PROVIDED ENTRIES section start

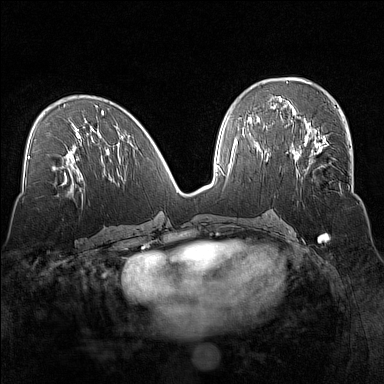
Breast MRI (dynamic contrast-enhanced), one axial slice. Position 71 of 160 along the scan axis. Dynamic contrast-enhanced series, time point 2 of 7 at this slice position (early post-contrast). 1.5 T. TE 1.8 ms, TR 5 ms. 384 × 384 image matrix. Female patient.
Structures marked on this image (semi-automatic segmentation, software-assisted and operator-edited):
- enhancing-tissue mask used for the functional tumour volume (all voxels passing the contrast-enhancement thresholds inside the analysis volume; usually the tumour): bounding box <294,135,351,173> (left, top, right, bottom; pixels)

PROVIDED ENTRIES section end
PROVIDED ENTRIES section start

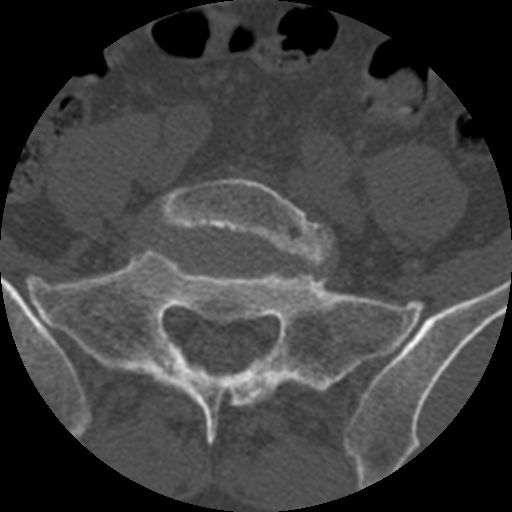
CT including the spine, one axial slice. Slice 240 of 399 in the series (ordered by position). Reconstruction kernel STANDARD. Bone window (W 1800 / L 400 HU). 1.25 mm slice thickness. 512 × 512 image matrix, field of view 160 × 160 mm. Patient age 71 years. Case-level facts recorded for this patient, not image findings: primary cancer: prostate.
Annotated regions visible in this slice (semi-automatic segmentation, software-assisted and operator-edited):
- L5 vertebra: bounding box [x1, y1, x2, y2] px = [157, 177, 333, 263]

PROVIDED ENTRIES section end
PROVIDED ENTRIES section start

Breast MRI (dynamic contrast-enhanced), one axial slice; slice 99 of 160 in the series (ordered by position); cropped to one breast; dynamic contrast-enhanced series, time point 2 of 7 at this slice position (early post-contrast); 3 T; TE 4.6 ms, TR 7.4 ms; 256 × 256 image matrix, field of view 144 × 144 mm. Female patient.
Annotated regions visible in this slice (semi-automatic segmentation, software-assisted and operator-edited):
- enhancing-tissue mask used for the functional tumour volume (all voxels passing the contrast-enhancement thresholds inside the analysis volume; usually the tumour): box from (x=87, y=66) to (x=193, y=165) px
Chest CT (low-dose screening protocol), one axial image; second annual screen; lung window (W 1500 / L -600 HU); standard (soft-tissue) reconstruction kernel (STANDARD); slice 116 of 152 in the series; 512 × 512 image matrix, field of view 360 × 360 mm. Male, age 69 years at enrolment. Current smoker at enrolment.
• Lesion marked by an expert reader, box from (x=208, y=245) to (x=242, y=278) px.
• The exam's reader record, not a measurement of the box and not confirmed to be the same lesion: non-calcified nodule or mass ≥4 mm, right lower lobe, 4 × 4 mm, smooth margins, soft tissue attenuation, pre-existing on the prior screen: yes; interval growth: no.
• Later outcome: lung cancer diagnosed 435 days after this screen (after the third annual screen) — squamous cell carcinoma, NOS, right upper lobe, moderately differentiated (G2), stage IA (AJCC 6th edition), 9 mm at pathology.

PROVIDED ENTRIES section end

Where in the records does the string "right" appear? Copy every line that has it.

### EXPECTED OUTPUT:
- enhancing-tissue mask used for the functional tumour volume (all voxels passing the contrast-enhancement thresholds inside the analysis volume; usually the tumour): bounding box <294,135,351,173> (left, top, right, bottom; pixels)
• The exam's reader record, not a measurement of the box and not confirmed to be the same lesion: non-calcified nodule or mass ≥4 mm, right lower lobe, 4 × 4 mm, smooth margins, soft tissue attenuation, pre-existing on the prior screen: yes; interval growth: no.
• Later outcome: lung cancer diagnosed 435 days after this screen (after the third annual screen) — squamous cell carcinoma, NOS, right upper lobe, moderately differentiated (G2), stage IA (AJCC 6th edition), 9 mm at pathology.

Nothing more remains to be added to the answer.